Mis proyecciones en el espejo
Por Paula roca
“Dedicado con amor a mi valiente y querida abuela Rosalía”
Mi padre creció en un hogar donde los papeles tradicionales estaban invertidos. Mi abuela era quien trabajaba para sacar adelante a sus tres hijos, mientras que mi abuelo, un eterno soñador, nunca concretó un solo negocio y vivió a expensas de ella.

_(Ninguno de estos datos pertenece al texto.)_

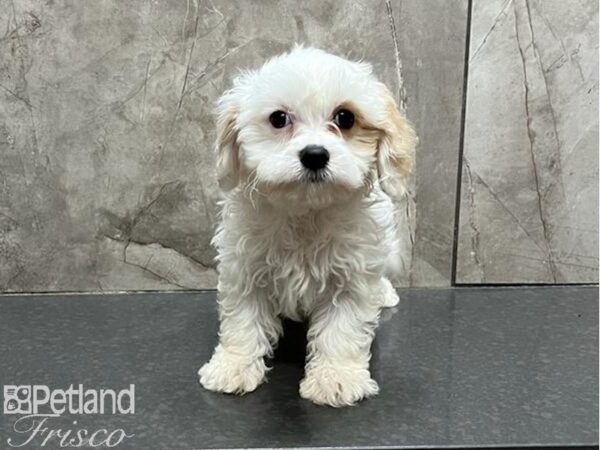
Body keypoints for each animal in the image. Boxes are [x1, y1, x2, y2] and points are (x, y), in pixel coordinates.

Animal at [199, 46, 414, 408]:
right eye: (278, 119)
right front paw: (233, 366)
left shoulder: (352, 277)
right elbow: (242, 321)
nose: (315, 154)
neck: (305, 212)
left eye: (345, 118)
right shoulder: (244, 267)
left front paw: (336, 378)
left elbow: (342, 330)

Un día, al llegar a mi departamento en Coyoacán, mi tía —que vivía en el piso de arriba— me recibió con una caja llena de fotografías y recuerdos. Con ternura, comenzó a relatarme las historias de la abuela Sara. Cada palabra suya dibujaba a un ser extraordinario. Nos reíamos juntas al recordar anécdotas de una mujer llena de vida, que convertía cada momento en una aventura o en un rato entrañable para quien tuviera la suerte de acompañarla.
Pero detrás de esas historias había otra cara: la de una mujer con una responsabilidad inmensa para su época. No solo debía sacar adelante a sus hijos, sino también cargar con un esposo que era poco más que un fantasma en aquella casa. La verdadera autoridad del hogar era ella.

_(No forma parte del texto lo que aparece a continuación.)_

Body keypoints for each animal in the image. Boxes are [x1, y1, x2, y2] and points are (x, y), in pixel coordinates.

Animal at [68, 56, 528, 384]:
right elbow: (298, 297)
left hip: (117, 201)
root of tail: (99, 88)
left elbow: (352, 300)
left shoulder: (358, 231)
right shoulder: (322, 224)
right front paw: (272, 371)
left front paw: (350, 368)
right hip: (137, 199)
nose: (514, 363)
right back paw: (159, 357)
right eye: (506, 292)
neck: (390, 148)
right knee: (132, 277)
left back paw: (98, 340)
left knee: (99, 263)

Eran los años cuarenta, tiempos complejos de transformación social, política y económica. Las mujeres, relegadas al ámbito doméstico y subordinadas por un sistema profundamente machista, no podían votar y mucho menos aspirar a la independencia económica. Sin embargo, mi abuela rompió el molde.
Se negó a limitarse a las labores del hogar. Con tres hijos que alimentar, ideó un negocio insólito para su tiempo: vender lencería fina importada. Convirtió la sala de su casa en la colonia Condesa en un verdadero salón de ensueño, especialmente para las mujeres de la colonia española, quienes encontraban allí una forma de verse bellas y sentirse deseadas. Así sacó adelante a su familia, a pesar de no tener el “permiso” de hacerlo.

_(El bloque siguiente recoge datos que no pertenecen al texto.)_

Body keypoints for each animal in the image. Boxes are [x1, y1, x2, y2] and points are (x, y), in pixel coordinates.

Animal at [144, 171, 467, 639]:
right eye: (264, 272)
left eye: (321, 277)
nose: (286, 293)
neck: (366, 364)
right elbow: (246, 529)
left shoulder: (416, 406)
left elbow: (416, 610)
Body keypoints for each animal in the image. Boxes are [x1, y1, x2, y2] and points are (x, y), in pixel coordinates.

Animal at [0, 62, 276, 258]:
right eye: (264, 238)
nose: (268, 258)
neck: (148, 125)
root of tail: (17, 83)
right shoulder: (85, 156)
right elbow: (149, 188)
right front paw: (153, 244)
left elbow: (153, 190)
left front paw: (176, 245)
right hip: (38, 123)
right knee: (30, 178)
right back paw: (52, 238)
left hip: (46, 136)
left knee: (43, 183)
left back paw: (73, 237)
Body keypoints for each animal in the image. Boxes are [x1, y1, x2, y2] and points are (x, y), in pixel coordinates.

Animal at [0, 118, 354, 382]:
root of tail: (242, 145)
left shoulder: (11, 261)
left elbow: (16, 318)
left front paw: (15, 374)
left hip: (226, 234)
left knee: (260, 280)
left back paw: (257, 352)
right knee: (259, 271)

Mi tía Marisa me contaba que cuando Hacienda se enteraba —por alguna vecina chismosa— y llegaba a tocar la puerta, la abuela arrojaba la ropa por el jardín de la vecina, que era su cómplice. También me narraba las peripecias que hacían al viajar a Estados Unidos o a España para surtir el negocio. En las aduanas mexicanas, mi abuela desplegaba todo su ingenio para librarse de los inspectores: desde fingir enfermedades contagiosas hasta sacar prendas íntimas y preguntar con descaro si serían del gusto de la esposa del agente. Con su carisma y desparpajo, lograba siempre salirse con la suya. Hasta los aduaneros reían, vencidos por el humor y la vergüenza.
Cuando la recuerdo, siento que esa fuerza que me ha acompañado a lo largo de mi vida viene de ella. Quizá por eso, como reportera, siempre fui atrevida y resuelta. Brincaba bardas, corría tras la nota del día, y una vez incluso tuve que salir volando por la ventana de un coche porque la puerta no abría y el tiempo apremiaba. Hoy entiendo de dónde heredé ese ímpetu.
Feliz día de las madres, donde quiera que estés.